Why the heck to people get so twisted into a knot about something as simple as personal gear choice?
Because it is not personal choice.
Old timers call a snorkel safety equipment. I think basically we have come to some agreement that that is a rather suspect idea. Moreover, lots of old timers ideas have been cast aside, and if it were just the old farts saying "you need to know how to use a snorkel, the is lowering training standards, MacDiver, Damn kids get off my lawn!" then we could safely ignore them as we can with regard to tables, and swim tests, buddy breathing, and the other holdovers from the old days.
However,
PADI also calls it safety equipment which borders on insane, given the utter lack of training, and subsequent practice in its use that most people get with it. Students are trained to use snorkels in pools and quarries by instructors who cannot free dive, and are told a snorkel is safety equipment, and then get themselves into real trouble when they treat it as such.
So in the real world of diving (where accidents happen mostly to tourist divers, and most divers are tourist divers), we have a group of divers who are told by the world's largest training organization that something that regularly gets divers into trouble is mandatory safety equipment.
This is not a matter of personal choice when it is mandated by the world's largest training organization. Nor is it a matter of choice when that same 'safety equipment' not only does not help the others, but actually causes the problems that divers get into.
Someone made the analogy to power tools. That is a great analogy because we do not for a second think of power tools as
safety equipment.
Useful perhaps, but not safety equipment; rather equipment that makes us take special precautions to use. In fact we use safety equipment in order to use power tools. If we likened snorkels to power tools, then we would be on the right track, and we would get the snorkel out of the OW course, where few instructors have any idea how to use it, let alone teach it. And new divers would not be trying to use it while diving.
---------- Post Merged at 02:08 AM ---------- Previous Post was at 01:44 AM ----------
Trying to cram all the first with all the second in a foreshortened course creates an incredible amount of task loading that results in many skills being inadequately learned/re-enforced.
If someone said: for new divers unfamiliar with absolutely everything, a snorkel adds additional task loading to someone already extremely task loaded I would agree. That is not the same as saying snorkels do not belong in diving because many divers are not task loaded by a snorkel (or their other gear).

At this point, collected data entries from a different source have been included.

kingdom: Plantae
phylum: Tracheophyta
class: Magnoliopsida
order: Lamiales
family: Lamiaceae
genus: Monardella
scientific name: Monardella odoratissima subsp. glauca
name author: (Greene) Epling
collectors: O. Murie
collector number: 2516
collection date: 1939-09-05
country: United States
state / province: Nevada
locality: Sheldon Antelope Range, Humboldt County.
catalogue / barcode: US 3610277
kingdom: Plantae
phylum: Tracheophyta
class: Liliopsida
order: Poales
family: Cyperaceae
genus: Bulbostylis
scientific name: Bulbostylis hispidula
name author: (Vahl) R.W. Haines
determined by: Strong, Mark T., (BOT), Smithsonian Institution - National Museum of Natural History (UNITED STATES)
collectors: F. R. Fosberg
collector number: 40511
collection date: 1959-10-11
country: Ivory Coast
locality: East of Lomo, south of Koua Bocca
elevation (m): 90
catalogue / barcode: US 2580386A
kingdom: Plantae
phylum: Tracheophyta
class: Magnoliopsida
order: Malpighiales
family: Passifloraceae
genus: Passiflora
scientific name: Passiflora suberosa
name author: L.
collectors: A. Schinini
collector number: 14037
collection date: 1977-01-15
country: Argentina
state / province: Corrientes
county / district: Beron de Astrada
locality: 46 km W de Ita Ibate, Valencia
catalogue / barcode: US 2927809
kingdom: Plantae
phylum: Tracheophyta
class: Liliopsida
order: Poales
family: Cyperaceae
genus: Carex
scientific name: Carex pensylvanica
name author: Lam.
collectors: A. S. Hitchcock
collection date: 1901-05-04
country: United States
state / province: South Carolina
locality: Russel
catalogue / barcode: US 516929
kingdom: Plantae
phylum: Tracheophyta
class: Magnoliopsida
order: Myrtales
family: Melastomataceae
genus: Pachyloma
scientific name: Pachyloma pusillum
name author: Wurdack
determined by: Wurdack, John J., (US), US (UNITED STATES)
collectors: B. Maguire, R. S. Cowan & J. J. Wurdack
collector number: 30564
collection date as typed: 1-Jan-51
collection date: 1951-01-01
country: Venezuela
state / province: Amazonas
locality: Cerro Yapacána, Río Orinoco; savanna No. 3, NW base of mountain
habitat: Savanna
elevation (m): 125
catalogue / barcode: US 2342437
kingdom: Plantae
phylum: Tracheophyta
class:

Now we are getting somewhere in understanding. Snorkels are a tool, that some might find useful. And some, especially new divers (note the forum in which this thread sits), should be wary of using or depending on a snorkel, despite it being labeled as 'safety equipment' by the agency (PADI) which likely trained them.
They should further not trust that their experience in using it one place, resembles in any way what their experience in using it will be somewhere else. (This is in contrast to regulators, and the rest of the gear, which works more consistently from place to place.)
As long as snorkels are not required for training or diving, and PADI does not label something that gets (some) divers in trouble as safety equipment, and PADI does not require snorkels for courses or an instructors, well why would anyone disagree with that? Use it at your own peril, or for your own enjoyment. That's fine.
The problem is that the snorkel
is required, and it
is labeled as safety equipment by PADI. The problem is not that anyone chooses to use it. It is that people who don't know any better, who have to trust the judgment of the experts they rely on, are being given really, really, really, bad advice. We PADI instructors tell people not to hold their breath, and we tell them that snorkels are mandatory safety equipment. We need them to do the first, so we need to have their trust.
But then we violate that trust by telling a flat lie, that snorkels are necessary, that they are safety equipment, and that all divers are better off with them. How do I know it is a lie? Because that same training organization lists no such nonsense for tech diving students who are far more likely to face be on the surface for hours in the open ocean. If snorkels were actually safety equipment for helping being stuck on the surface in the open ocean, then they would be required for tech divers who are routinely stuck on the surface for hours. They are not.
(Now watch as PADI adds snorkels to required equipment for tech training, as they have for sidemount training. A bungied reg, and a looped hose, and they require snorkels.)